In the world of housing, there is a wide range of clients for affordable housing, from the truly indigent to working families that can use a boost. When housing advocates and planners talk about buyers of affordable units, they are usually talking about the latter group. While the specific guidelines vary from program to program, the federal standard set by HUD is those making 80 percent of the regional median household income.

In Ipswich, that translates to a family of four making $64,200 a year. It is a coveted group. One reason is that maintaining 10 percent of all housing units as affordable is the way a town can maintain zoning control if developers seek to build under Chapter 40B, the legislation governing affordable housing in the state. Developers can bypass many local zoning requirements if they build in a municipality with an inadequate supply of affordable units.

Ipswich’s percentage of affordable housing stock, calculated most recently in 2010, is 8.6 percent.

Creating opportunities for the affordable home buyer also helps the town maintain the character of its community, Planning and Development director Glenn Gibbs said.

“We would like to be over 10 percent, because it does give us greater control over how we situate affordable housing in our community, but our larger goal is to retain the diversity of our population, which we think is one of our greatest strengths,’’ he said.

The programs provide an opportunity to get into home ownership, and frequently a chance to live in a nicer venue than one could otherwise buy or rent.

The arrangement worked well for Jeff Spencer, a counselor and director of child ministries at First Presbyterian Church in Ipswich, who was just out of grad school when he and his wife purchased an Ipswich River Point town house three years ago. Research scientist Lisa Spencer had just started at her position at a Beth Israel Deaconess Medical Center laboratory, where she has since been promoted.

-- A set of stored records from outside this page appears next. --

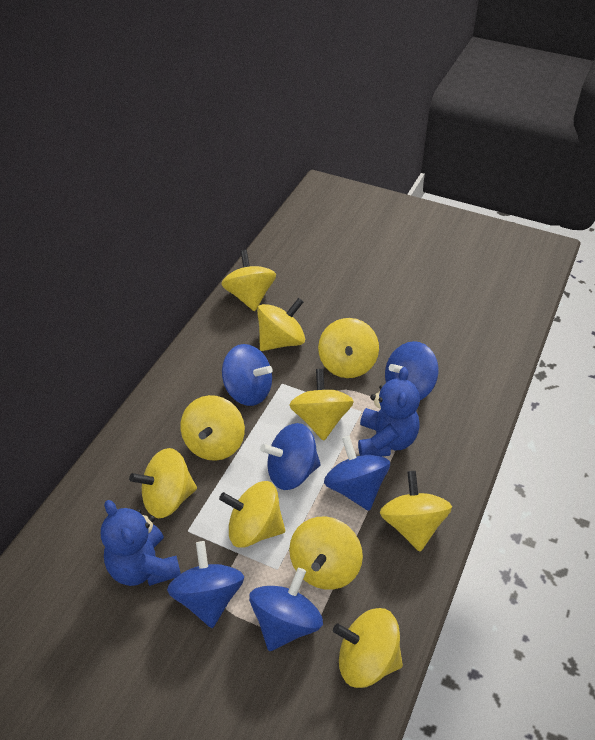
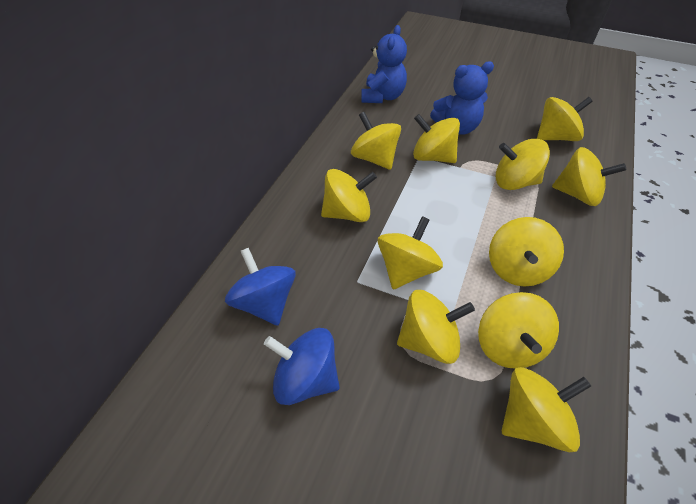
blue spinning top: [167,541,244,628] [222,344,273,406] [249,568,323,651] [260,423,321,490] [324,436,390,511] [385,341,438,400] = 6 -> [225,248,296,326] [264,328,340,405] = 2
yellow spinning top: [129,448,197,518] [181,395,245,461] [219,481,285,548] [221,250,276,311] [257,298,305,351] [289,369,354,441] [289,517,363,590] [318,318,379,378] [333,608,403,688] [380,471,452,552] = 10 -> [321,169,377,222] [351,112,401,170] [378,216,443,289] [397,290,475,364] [413,114,460,163] [478,292,559,369] [489,217,564,287] [496,139,550,190] [502,367,591,452] [537,97,593,141] [552,147,626,206] = 11

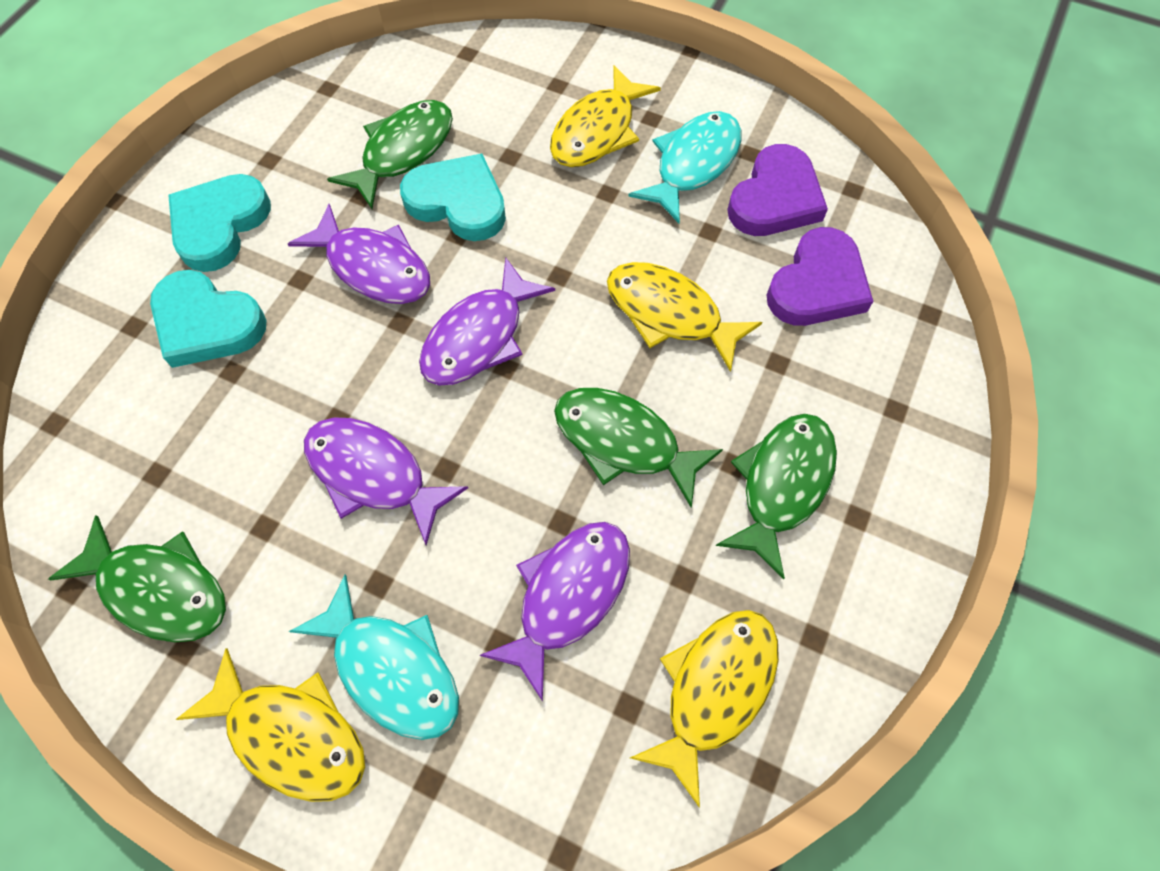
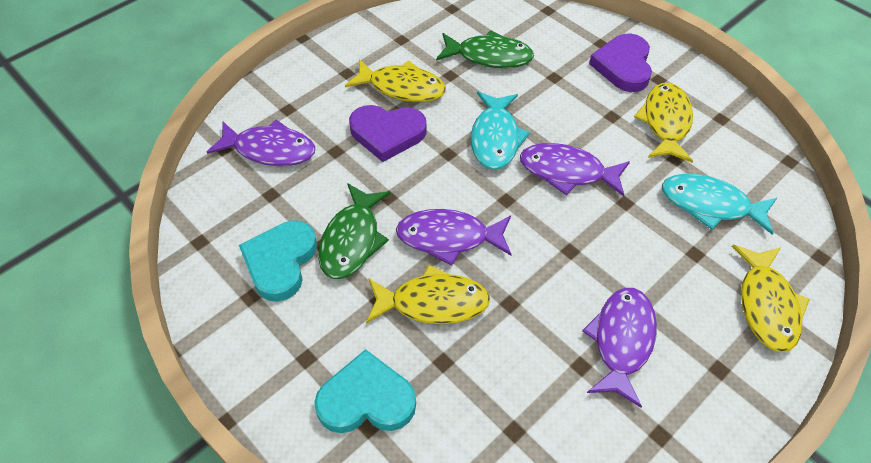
green fish: [48,515,226,642] [327,100,453,209] [554,388,723,507] [716,414,837,579] = 4 -> [318,183,391,279] [436,30,534,68] = 2
turquoise heart: [150,270,266,368] [168,174,271,272] [400,154,506,241] = 3 -> [239,221,317,302] [314,349,416,433] = 2

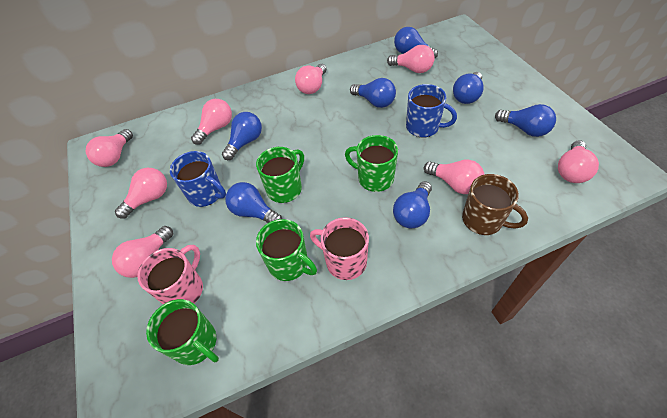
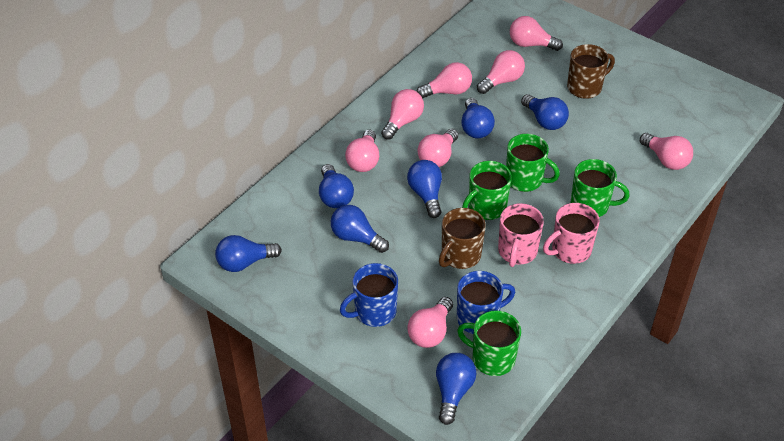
brown mug: [462,174,528,235] = 1 -> [439,208,486,269] [567,44,615,99] = 2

“We probably couldn’t have rented a two-bedroom apartment for what we were paying for mortgage and condo fees,’’ which were also reduced, said Spencer, who said the couple have decided to move elsewhere in Ipswich after the birth of their second child, now 9 months old.

In the case of the Ipswich town house, Gibbs said that if the Thursday deadline passes without an eligible buyer, the homeowner could only sell the property on the open market for the $172,000 price. However, unless the buyer of that property qualified under affordable housing guidelines, the home would not count as part of Ipswich’s affordable housing stock.

One option being considered by the Ipswich Affordable Housing Trust Fund Board is to purchase the property with the intention of reselling it to an affordable buyer. “We’d greatly prefer that it be sold to an eligible buyer’’ before the deadline, Gibbs said.